### EXPLORE THE MATERIAL
**1)** Copy the Android malware passage from "Given this serious" to "are constantly evolving.", swapping "attackers" for "adversaries".
**2)** Write the next part of the passage on Android malware, starting after its final sentence.

According to IDC Mobility Research [1], the total shipments of smartphones and tablet computers had reached 1.84 billion in 2016. Among these devices, 81.2% of them are running on Android OS. Due to the openness of Android OS, Android-based devices are the major target of malwares. According to the investigations of third parties, the number of discovered Android malwares increased around 750,000 in Q1/2017, and about 3.5 million new malwares may be shared by various malware providers by the end of 2017 [2]. Meanwhile, many rogue companies keep developing Android Applications (Apps) that can perform malicious actions such as stealing credit card information [3]. Therefore, the detection of Android malwares has been a critical task in mobile security for both the consumers and service providers.

Given this serious threat, the Google Play App Store performs security scans on every submitted App. Unfortunately, this safety mechanism is not as effective as expected, and the market has not blocked the malware delivering. Besides, many third-party App markets without any supervision also provide conveniences for attackers to spread their malwares. Consequently, the Android malwares are constantly evolving.

### ENTRIES SUPPLIED
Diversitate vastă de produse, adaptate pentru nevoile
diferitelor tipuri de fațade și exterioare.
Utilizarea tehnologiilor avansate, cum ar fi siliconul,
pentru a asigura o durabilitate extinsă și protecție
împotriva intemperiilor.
---
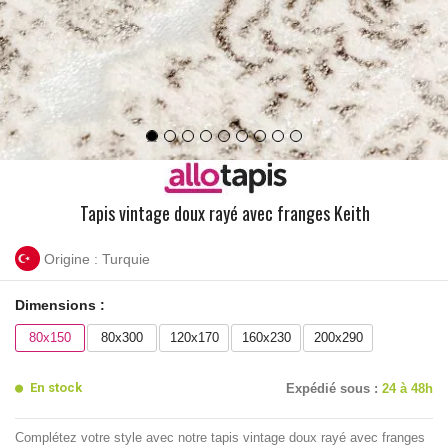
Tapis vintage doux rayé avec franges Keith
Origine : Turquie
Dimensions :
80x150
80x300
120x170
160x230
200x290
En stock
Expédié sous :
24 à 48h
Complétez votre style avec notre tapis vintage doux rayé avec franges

### OUTPUTS IN ORDER
**1)**
Given this serious threat, the Google Play App Store performs security scans on every submitted App. Unfortunately, this safety mechanism is not as effective as expected, and the market has not blocked the malware delivering. Besides, many third-party App markets without any supervision also provide conveniences for adversaries to spread their malwares. Consequently, the Android malwares are constantly evolving.

**2)**
As the Android Apps are always shared and downloaded with cloud service providers, cloud-based Android malware detection will be used by cloud management to improve the service qualities. A typical malware detection cloud service is shown in Figure 1. The cloud can work as file-sharing services which use software tools and machine-learning techniques to detect the Android malwares. The uploading and delivering process of Apps can be realized with common frameworks of file-sharing cloud, and the main issue of the malware-detecting cloud is how to complete accurate malware detection with high efficiency.

Constructing comprehensive and accurate Android malware detecting solutions is a hard and long-term work. In this paper, we suggest a hybrid malware-detecting scheme to improve the traditional malware-detecting methods. Some new techniques are proposed in our scheme, for example, we adopted clustering methods to unify the dimension of calling graph features into 100, so that the dimension collapsing of calling graph-based detecting analysis can be avoided, we proposed a new analyzing feature which is named as Com+ for Apps without obfuscation strategy in static analysis, and we also designed soft tools (“Detector” detailed in Table 1) to improve the efficiency of the detection. With integrating and choosing proper detecting methods, our malware-detecting scheme is more comprehensive and efficient than other traditional detecting methods.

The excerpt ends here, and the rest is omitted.